BEGIN DATA PROVIDED

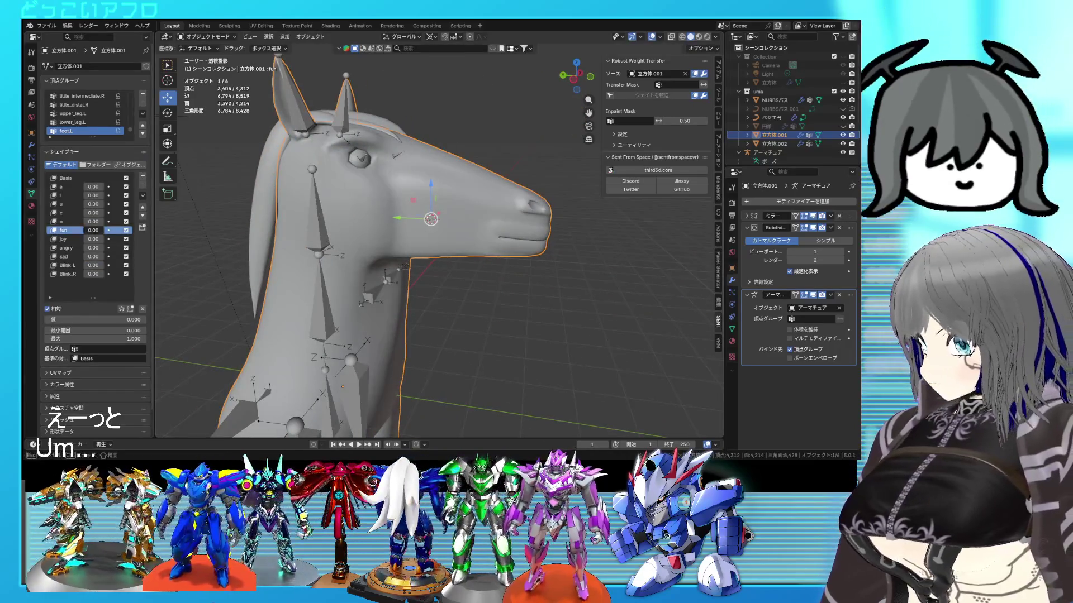
# Set the fun shape key to 1.00 and preview the a and i keys.
pyautogui.moveTo(89, 319); pyautogui.dragTo(144, 319)
pyautogui.moveTo(443, 268)
pyautogui.mouseDown(button='middle')
pyautogui.moveTo(258, 251)
pyautogui.moveTo(526, 243)
pyautogui.moveTo(421, 248)
pyautogui.moveTo(308, 275)
pyautogui.moveTo(296, 262)
pyautogui.mouseUp(button='middle')
pyautogui.moveTo(89, 187); pyautogui.dragTo(125, 196)
pyautogui.moveTo(402, 263)
pyautogui.mouseDown(button='middle')
pyautogui.moveTo(542, 257)
pyautogui.moveTo(416, 258)
pyautogui.moveTo(414, 269)
pyautogui.moveTo(451, 241)
pyautogui.mouseUp(button='middle')
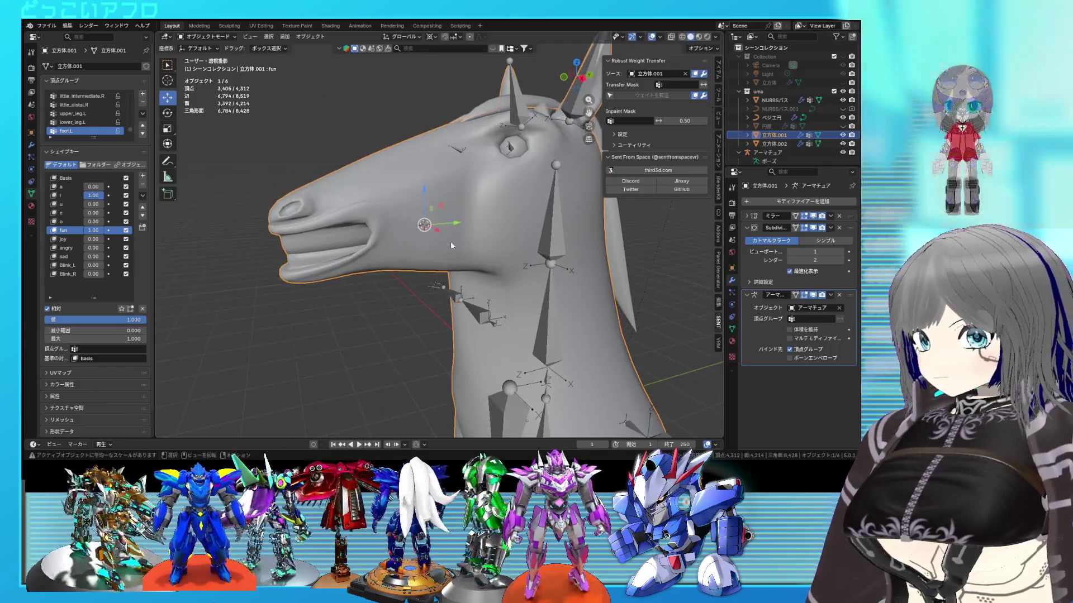
# Hide overlays, reset the i and e keys to 0, and enter edit mode.
pyautogui.click(650, 37)
pyautogui.moveTo(492, 203); pyautogui.dragTo(532, 204, button='middle')
pyautogui.moveTo(101, 199)
pyautogui.mouseDown()
pyautogui.moveTo(72, 200)
pyautogui.moveTo(117, 204)
pyautogui.moveTo(73, 203)
pyautogui.moveTo(117, 213)
pyautogui.mouseUp()
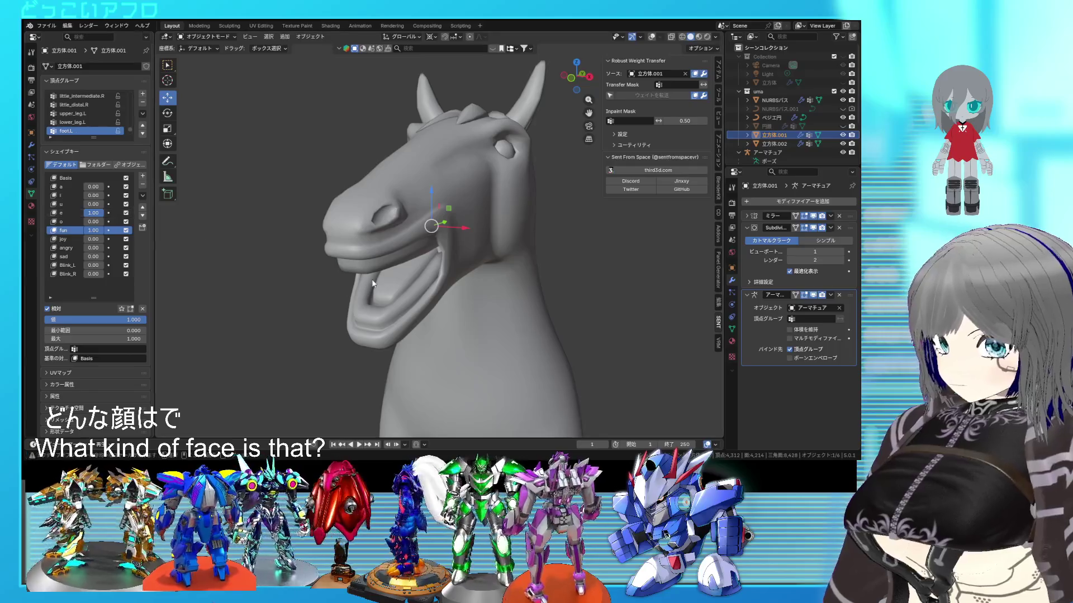
pyautogui.moveTo(348, 274); pyautogui.dragTo(166, 256, button='middle')
pyautogui.moveTo(101, 217)
pyautogui.mouseDown()
pyautogui.moveTo(78, 217)
pyautogui.moveTo(118, 222)
pyautogui.moveTo(78, 221)
pyautogui.moveTo(119, 231)
pyautogui.mouseUp()
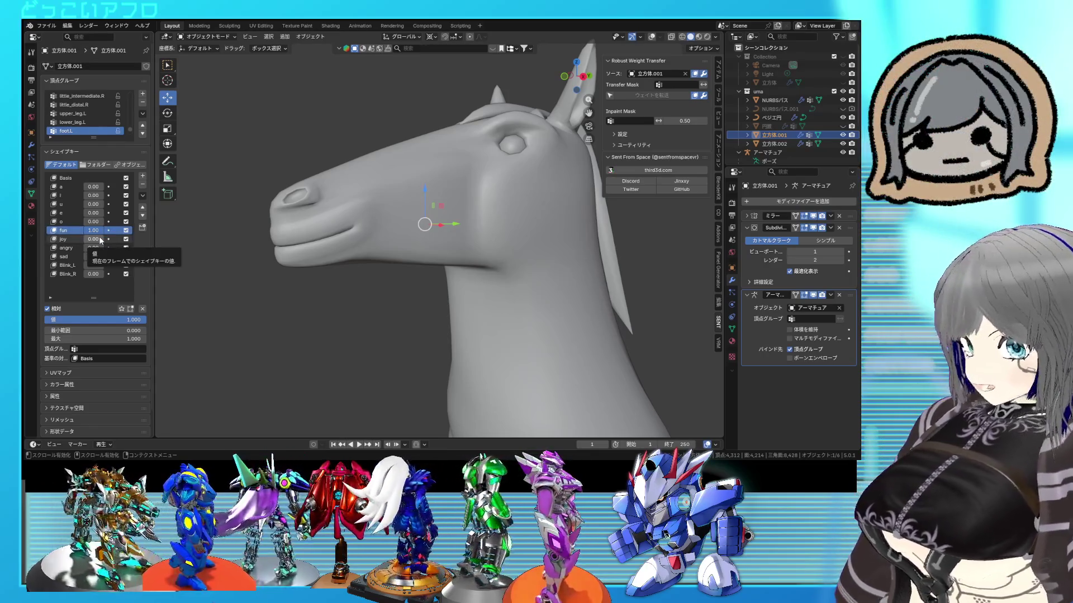
pyautogui.moveTo(558, 244)
pyautogui.mouseDown(button='middle')
pyautogui.moveTo(586, 289)
pyautogui.moveTo(582, 270)
pyautogui.mouseUp(button='middle')
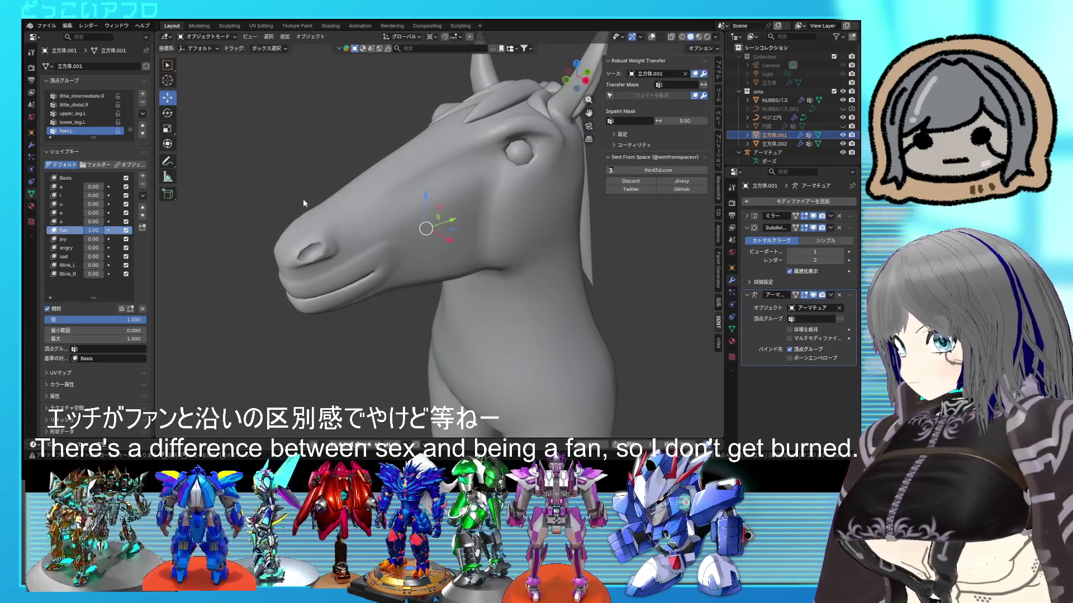
pyautogui.press('Tab')
pyautogui.moveTo(475, 204); pyautogui.dragTo(649, 78, button='middle')
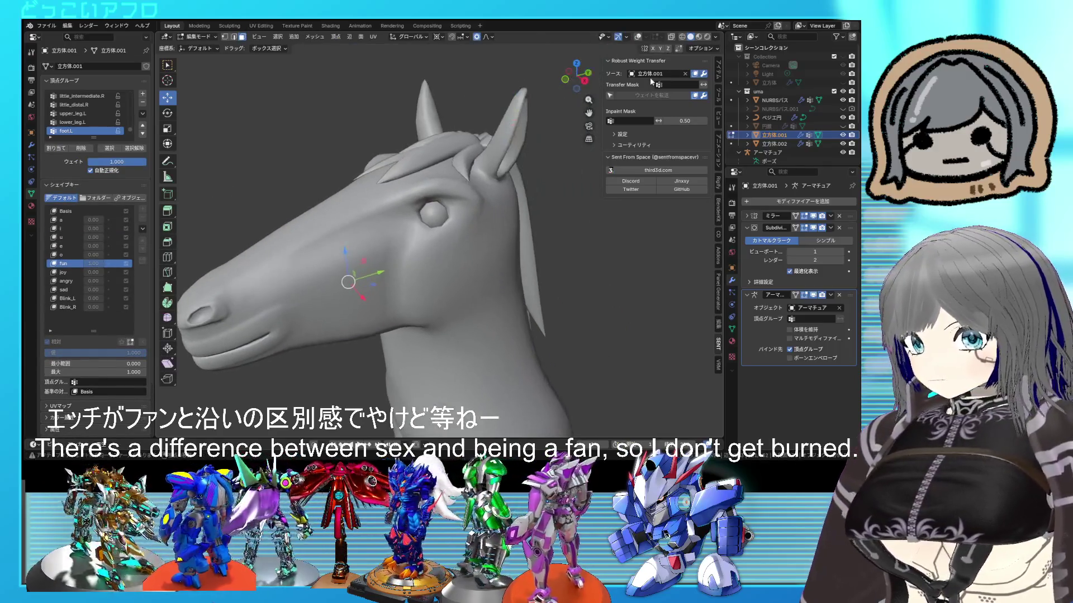
# With overlays back on, nudge the triangle face at the horn base and return to object mode.
pyautogui.click(638, 37)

END DATA PROVIDED

**TASK**.
Take the material above and output only the lines from the one that contains "pyautogui.moveTo(89, 187); pyautogui.dragTo(125, 196)" through the one that contains "pyautogui.moveTo(117, 213)", ends included and images left out.

**OUTPUT OF THE EXERCISE**.
pyautogui.moveTo(89, 187); pyautogui.dragTo(125, 196)
pyautogui.moveTo(402, 263)
pyautogui.mouseDown(button='middle')
pyautogui.moveTo(542, 257)
pyautogui.moveTo(416, 258)
pyautogui.moveTo(414, 269)
pyautogui.moveTo(451, 241)
pyautogui.mouseUp(button='middle')
# Hide overlays, reset the i and e keys to 0, and enter edit mode.
pyautogui.click(650, 37)
pyautogui.moveTo(492, 203); pyautogui.dragTo(532, 204, button='middle')
pyautogui.moveTo(101, 199)
pyautogui.mouseDown()
pyautogui.moveTo(72, 200)
pyautogui.moveTo(117, 204)
pyautogui.moveTo(73, 203)
pyautogui.moveTo(117, 213)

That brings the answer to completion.